U.S. asset management stocks opened lower on Wednesday following news that Switzerland-based Partners Group had limited redemptions from an $8.6 billion private-equity fund because of increased withdrawal requests.
In premarket U.S. trade, shares of KKR, Blue Owl Capital, Blackstone, Carlyle Group, and Ares Management were all trading down. The market reaction followed a notable tumble in Partners Group's share price in Switzerland, where the stock fell by more than 16% after the company disclosed that total net redemption requests for the second quarter had exceeded 5% of the net asset value of the underlying fund of the Partners Group Global Value Fund.
If the threshold is sustained, the company said, the drop would represent Partners Group's largest one-day decline since its public listing in 2026, according to published reporting. The firm normally permits quarterly redemptions from its funds.
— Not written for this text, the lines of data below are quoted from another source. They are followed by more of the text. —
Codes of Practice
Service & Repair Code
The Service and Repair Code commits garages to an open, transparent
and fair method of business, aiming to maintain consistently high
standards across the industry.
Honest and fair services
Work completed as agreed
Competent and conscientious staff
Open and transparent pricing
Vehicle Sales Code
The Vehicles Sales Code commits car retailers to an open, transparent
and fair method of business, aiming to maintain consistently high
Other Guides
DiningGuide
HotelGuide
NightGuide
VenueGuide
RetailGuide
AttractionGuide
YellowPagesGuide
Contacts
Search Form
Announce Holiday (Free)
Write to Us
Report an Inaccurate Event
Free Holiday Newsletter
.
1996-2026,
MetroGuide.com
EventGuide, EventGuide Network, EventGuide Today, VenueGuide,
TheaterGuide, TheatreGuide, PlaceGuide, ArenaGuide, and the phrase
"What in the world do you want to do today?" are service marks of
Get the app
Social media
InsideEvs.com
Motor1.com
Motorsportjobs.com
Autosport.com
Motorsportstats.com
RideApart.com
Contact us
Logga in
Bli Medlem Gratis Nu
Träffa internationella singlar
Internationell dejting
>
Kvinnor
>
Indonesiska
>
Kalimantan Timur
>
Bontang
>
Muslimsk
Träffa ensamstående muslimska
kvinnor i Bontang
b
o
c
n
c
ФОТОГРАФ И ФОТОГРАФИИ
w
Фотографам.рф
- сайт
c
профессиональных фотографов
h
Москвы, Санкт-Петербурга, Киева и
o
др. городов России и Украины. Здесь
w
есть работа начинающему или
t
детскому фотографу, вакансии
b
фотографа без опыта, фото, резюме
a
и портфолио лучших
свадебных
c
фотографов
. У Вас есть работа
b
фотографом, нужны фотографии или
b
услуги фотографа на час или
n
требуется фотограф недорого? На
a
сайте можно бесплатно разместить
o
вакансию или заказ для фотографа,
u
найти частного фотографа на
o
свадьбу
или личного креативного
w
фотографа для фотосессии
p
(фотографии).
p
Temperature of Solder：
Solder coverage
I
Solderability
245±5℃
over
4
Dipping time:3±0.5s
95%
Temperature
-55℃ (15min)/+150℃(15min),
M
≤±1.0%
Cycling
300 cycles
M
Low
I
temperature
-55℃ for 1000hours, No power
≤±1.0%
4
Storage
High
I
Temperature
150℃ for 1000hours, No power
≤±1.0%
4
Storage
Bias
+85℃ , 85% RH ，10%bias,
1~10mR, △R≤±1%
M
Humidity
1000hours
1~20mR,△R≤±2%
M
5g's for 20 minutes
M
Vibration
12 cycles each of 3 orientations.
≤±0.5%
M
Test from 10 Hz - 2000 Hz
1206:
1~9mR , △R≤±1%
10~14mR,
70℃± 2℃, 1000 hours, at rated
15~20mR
Partners Group's chief executive communicated on Bloomberg TV that the decision to cap redemptions was driven by client concern about conditions across private markets rather than by the company's own underlying performance. That comment underscores a dynamic in which some wealthy and retail investors are reassessing exposure to private-assets products, particularly where valuations in private markets are being weighed against those in publicly traded markets.
Media accounts also flagged pressure at a sizable private credit vehicle. A $31.3 billion private credit fund managed by Cliffwater reportedly faced investor requests to withdraw 17% of shares during the quarter, even though the fund had capped redemptions at 5%.
Market participants took the combination of redemption headlines as a signal of increasing caution among investors in private market strategies. The immediate equity market reaction was visible across both U.S. and European players with products that bridge retail and institutional client bases.
While Partners Group's move was a concrete risk-management response to concentrated redemption flows, the reports of elevated withdrawal requests at the private credit fund illustrate the broader liquidity tensions in private-market vehicles when investor sentiment shifts.